To spare the children this fate, Leipzig’s scientists at the Max Planck Institute for Human Cognitive and Brain Sciences (MPI CBS) and the Fraunhofer Institute for Cell Therapy and Immunology (IZI) have spent the last five years successfully laying the foundations for an early dyslexia test. By examining brain activity and genes, it will be possible to indicate in time whether a child will suffer from dyslexia or not.

Causes found

“We now know that there are two crucial changes in children’s brain structure which cause this disorder. On the one hand they have a thinner cortex, especially in one specific region of the left hemisphere”, explains Jens Brauer, neuroscientist at MPI CBS. “On the other hand the fibre tracts between two important language areas which act as a kind of data highway to transport the information between these two brain areas are less developed”, adds his colleague Michael Skeide, linguist at MPI CBS.

Electroencephalogy (EEG) offers a promising approach to reveal changes in the cortex. Here, a child listens to a chain of the same syllables or sounds that is sometimes interrupted by another sound or tone. If the child does not find it hard to notice the irregularities and if their brain activity shows the typical amplitude, their reading skills are largely well developed. If this is not the case, it could indicate an impending dysfunction. “With the help of these investigations we can recognise, by means of the neuronal reaction, when the information relevant for language is processed differently from the normal way and thereby identify those afflicted by dyslexia—even at kindergarten age”, says neuroscientist Brauer.

Combining brain activity and genes

However, the sole prognosis by means of the EEG is not significant enough. Therefore, the scientists also want to use the explanatory power of the genes. Since there is up to a 70 per cent chance of inheriting dyslexia, a simple saliva test could predict the disorder even more precisely. As a precondition for this, the scientists have identified a comprehensive list of DNA variations that are involved in this disorder in German dyslexics. “For instance, we could prove for the first time that the long-time suspected gene KIAA0319 does in fact have an impact.
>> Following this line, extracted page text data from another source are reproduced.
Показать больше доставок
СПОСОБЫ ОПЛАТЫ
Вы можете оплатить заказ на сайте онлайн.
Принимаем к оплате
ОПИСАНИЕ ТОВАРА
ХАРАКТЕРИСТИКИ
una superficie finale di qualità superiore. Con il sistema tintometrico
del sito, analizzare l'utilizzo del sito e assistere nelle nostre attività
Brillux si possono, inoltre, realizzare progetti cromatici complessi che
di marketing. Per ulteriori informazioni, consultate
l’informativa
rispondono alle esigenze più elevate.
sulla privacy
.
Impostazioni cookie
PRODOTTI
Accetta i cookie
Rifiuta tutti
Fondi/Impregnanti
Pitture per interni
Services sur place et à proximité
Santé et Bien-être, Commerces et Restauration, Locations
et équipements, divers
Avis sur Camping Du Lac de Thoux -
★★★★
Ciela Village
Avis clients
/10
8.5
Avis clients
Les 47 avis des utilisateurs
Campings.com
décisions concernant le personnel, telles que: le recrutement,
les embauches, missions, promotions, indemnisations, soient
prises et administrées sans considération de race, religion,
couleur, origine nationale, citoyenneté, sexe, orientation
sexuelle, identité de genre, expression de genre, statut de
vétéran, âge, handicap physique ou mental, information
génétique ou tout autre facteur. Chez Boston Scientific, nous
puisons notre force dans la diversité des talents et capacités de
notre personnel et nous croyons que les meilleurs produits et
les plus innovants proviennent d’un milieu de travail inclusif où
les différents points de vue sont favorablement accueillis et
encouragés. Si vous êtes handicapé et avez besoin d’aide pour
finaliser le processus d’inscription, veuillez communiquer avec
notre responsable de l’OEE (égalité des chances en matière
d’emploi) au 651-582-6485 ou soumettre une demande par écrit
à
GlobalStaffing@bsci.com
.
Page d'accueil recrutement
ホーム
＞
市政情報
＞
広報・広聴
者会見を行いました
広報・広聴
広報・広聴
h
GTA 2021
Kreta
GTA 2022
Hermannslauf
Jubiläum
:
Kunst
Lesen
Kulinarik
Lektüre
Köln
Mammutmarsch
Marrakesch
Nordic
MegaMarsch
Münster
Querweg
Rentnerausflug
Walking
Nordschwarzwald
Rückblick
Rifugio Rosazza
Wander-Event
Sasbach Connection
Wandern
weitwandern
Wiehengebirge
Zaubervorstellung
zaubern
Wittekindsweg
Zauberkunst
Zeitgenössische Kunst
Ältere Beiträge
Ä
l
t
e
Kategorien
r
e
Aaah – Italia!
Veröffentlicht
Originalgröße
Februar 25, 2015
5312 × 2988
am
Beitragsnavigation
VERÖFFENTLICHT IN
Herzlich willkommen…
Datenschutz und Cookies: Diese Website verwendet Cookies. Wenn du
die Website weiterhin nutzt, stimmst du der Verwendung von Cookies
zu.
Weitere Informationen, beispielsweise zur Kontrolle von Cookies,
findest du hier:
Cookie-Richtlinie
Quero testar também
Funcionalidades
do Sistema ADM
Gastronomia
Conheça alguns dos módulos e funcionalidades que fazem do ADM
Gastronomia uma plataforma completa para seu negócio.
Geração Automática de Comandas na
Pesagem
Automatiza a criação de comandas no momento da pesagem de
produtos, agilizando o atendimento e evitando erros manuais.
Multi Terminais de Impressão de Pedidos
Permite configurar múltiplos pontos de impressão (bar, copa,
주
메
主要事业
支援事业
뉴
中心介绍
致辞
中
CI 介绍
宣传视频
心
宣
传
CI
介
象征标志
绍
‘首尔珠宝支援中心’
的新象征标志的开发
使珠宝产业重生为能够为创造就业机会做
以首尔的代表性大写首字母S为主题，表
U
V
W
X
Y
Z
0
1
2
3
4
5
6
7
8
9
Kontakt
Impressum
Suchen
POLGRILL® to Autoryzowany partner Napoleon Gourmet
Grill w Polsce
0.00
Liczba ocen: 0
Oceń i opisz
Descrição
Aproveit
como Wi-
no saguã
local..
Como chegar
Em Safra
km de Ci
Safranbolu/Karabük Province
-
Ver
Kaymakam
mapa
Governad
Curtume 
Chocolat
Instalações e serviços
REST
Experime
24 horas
It influences how we process language at an early stage by affecting the processing of sounds in the brainstem”, says Arndt Wilcke, neurogeneticist at Fraunhofer IZI.

Wilcke and his team have finally developed a genetic risk score based on 25 DNA variations that are especially important for dyslexia. This score combines the negatively changed gene variations. The greater the number of these variations found in a child, the higher the score and the higher the risk of being affected by dyslexia. For some of these variations the neurogeneticists filed a patent for so-called marker genes that signal impending dyslexia.

“By combining indications of the brain and genes, we hope for an even higher detection rate. Now we have to refine the two single procedures and to confirm them in a further independent sample. It will then reveal if our previous findings can be implemented in an early test”, Wilcke says. “We are confident that we will be able to take the decisive steps in the coming years. A simple precise diagnostic method using EEG and a saliva test would be within our grasp”, he adds. Their goal is to develop it into a marketable commodity.

Parents support early test

The results of a representative survey among parents of children between the age of three and seven—the future target group—show that such an early test would be well received. Nearly 90 per cent of the respondents evaluated such a test as reasonable. More than 80 per cent would let their own child be investigated by such a method—more than half of them would even pay for the cost of the tests privately.

Chancellor Angela Merkel expressed great interest in such a test procedure, and, in February of this year, she invited the leader of Legascreen to present the project as one of ten particularly innovative research projects within the event “Perlen der Forschung”. There, project leader Angela D. Friederici explained her vision to the chancellor: “If we succeed in diagnosing the majority of the affected children in a medical examination before they attend school, we could start to offer targeted support opportunities in order to compensate many of their deficits. Not only do we open doors to give children the same chance to gain a good education, we also facilitate their participation in society, helping them to lead a content life.”